> _WORK INSTRUCTION_
Word for word, write the records out again, but omit each picture.

[Extracted data entries]
-- -- --

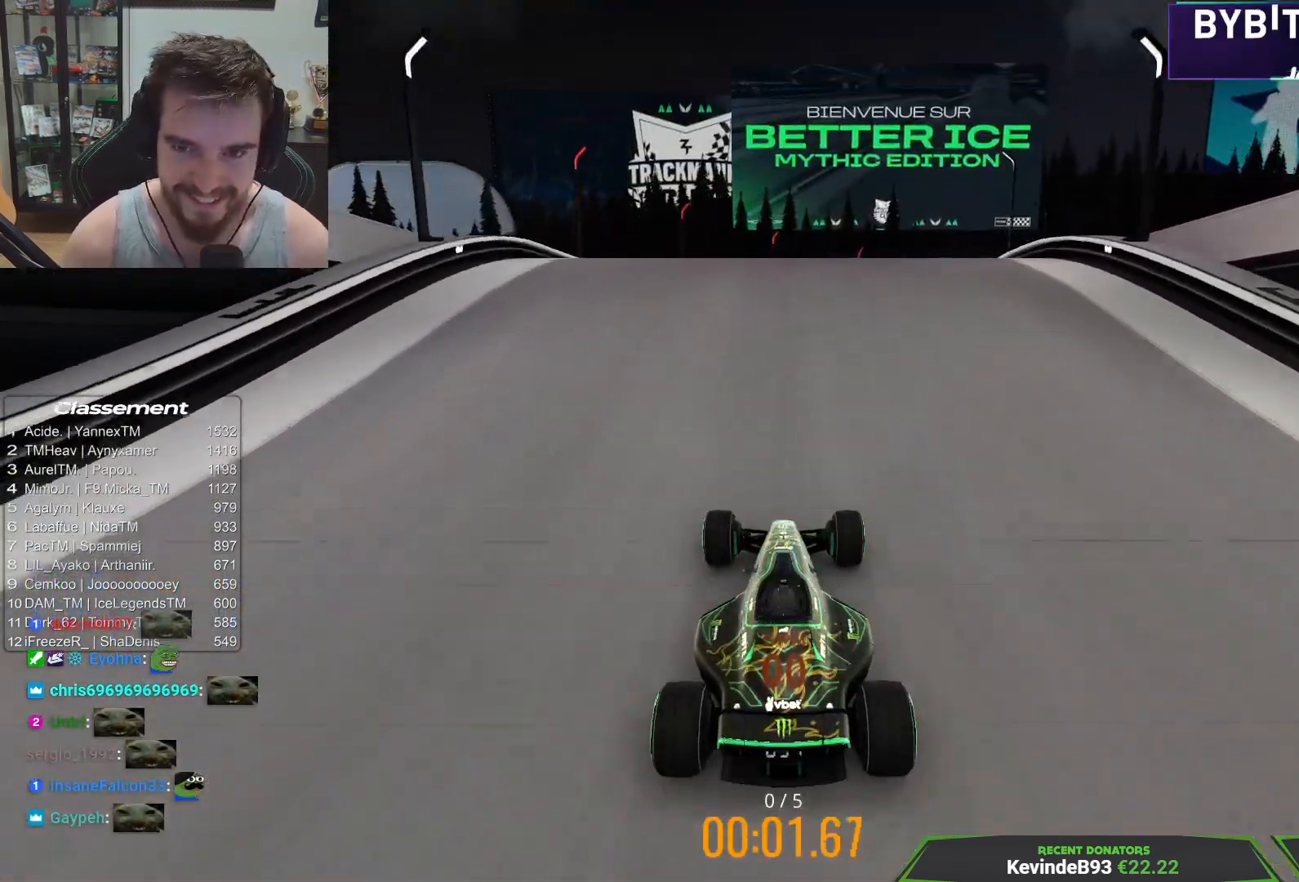
{"keys": ["right", "up"], "events": [[333, "right", "down"]]}
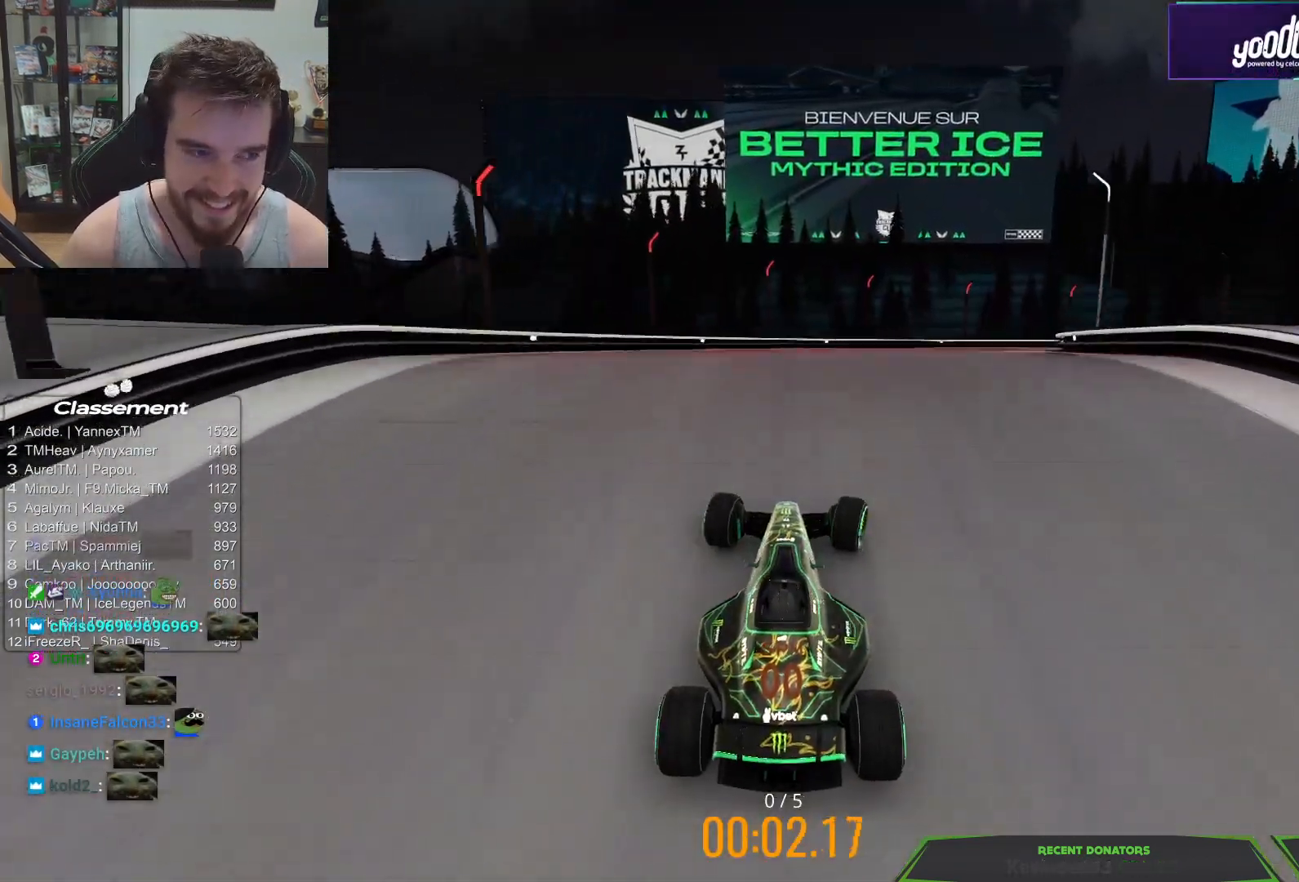
{"keys": ["up"], "events": [[50, "right", "up"]]}
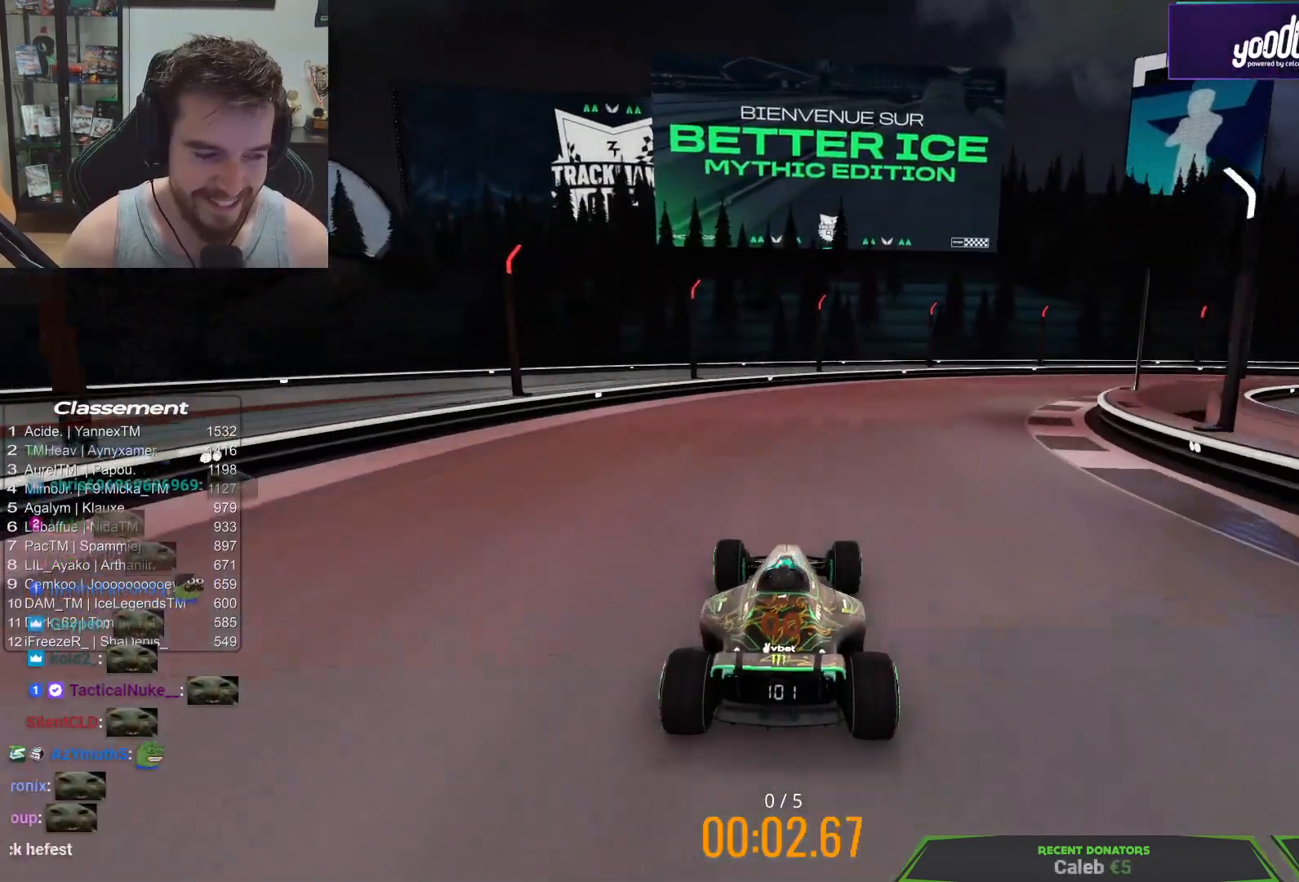
{"keys": ["right", "up"], "events": [[417, "right", "down"]]}
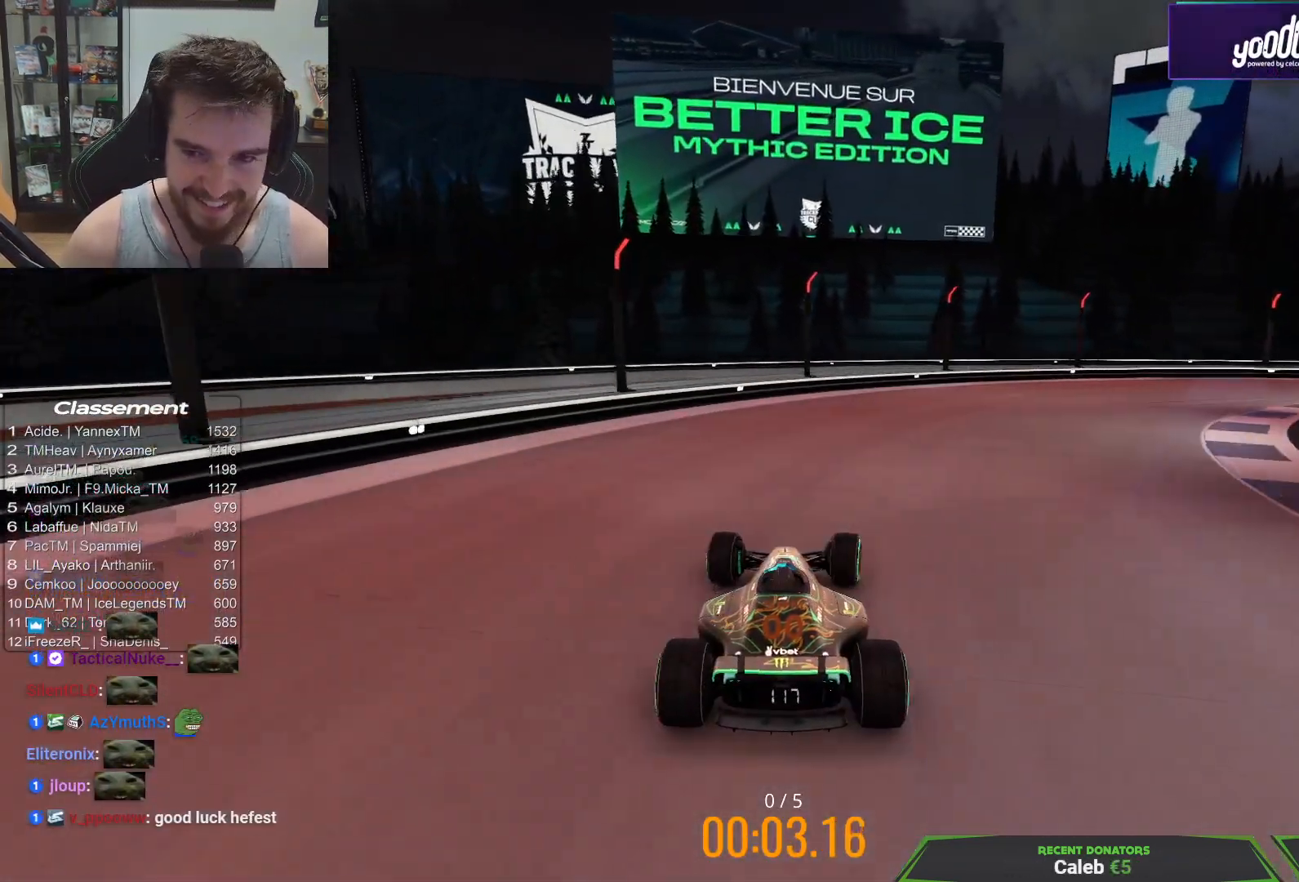
{"keys": ["right", "up"], "events": []}
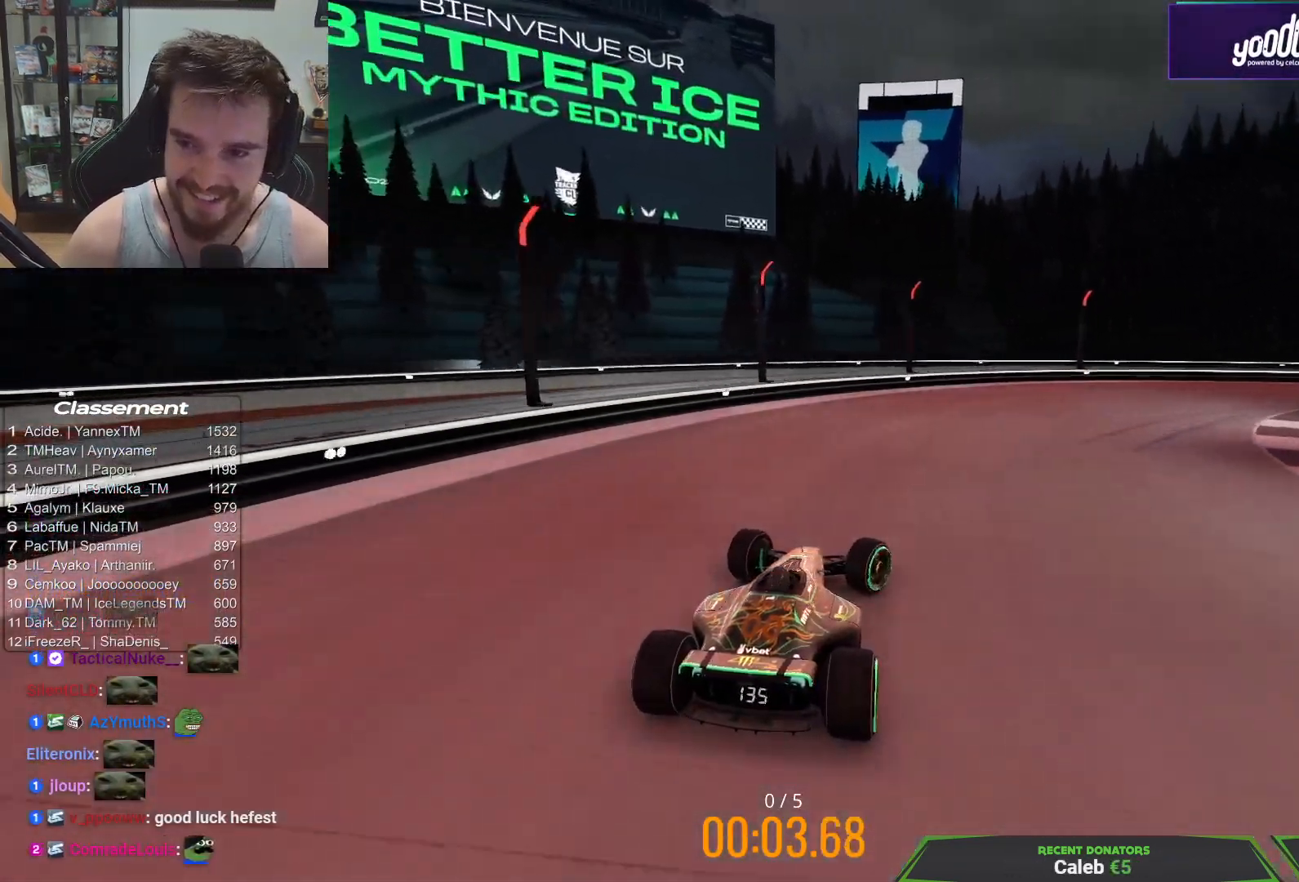
{"keys": ["down", "right", "up"], "events": [[417, "down", "down"]]}
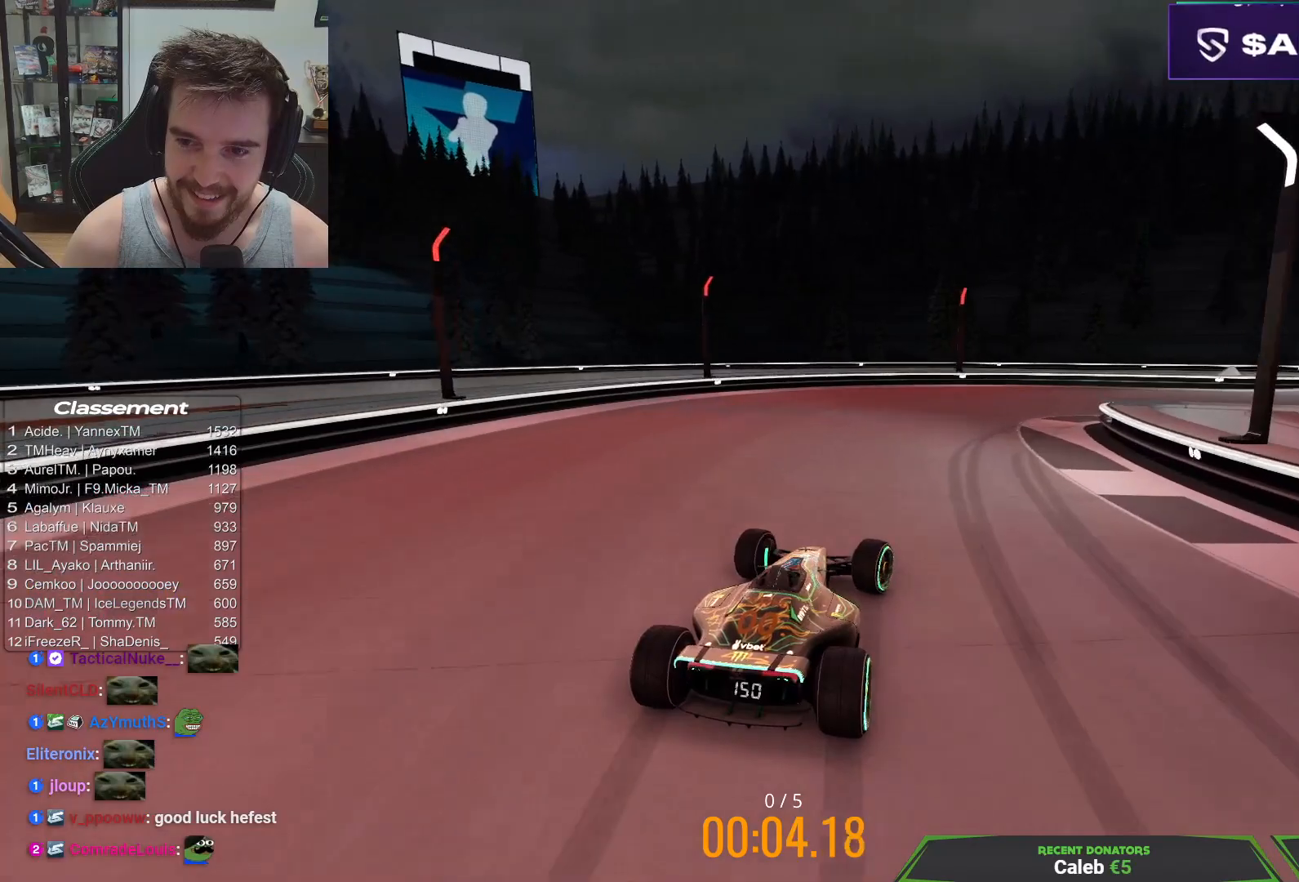
{"keys": ["right", "up"], "events": [[117, "down", "up"]]}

-- -- --

> _RESPONSE AREA_
{"keys": ["right", "up"], "events": [[333, "right", "down"]]}
{"keys": ["up"], "events": [[50, "right", "up"]]}
{"keys": ["right", "up"], "events": [[417, "right", "down"]]}
{"keys": ["right", "up"], "events": []}
{"keys": ["down", "right", "up"], "events": [[417, "down", "down"]]}
{"keys": ["right", "up"], "events": [[117, "down", "up"]]}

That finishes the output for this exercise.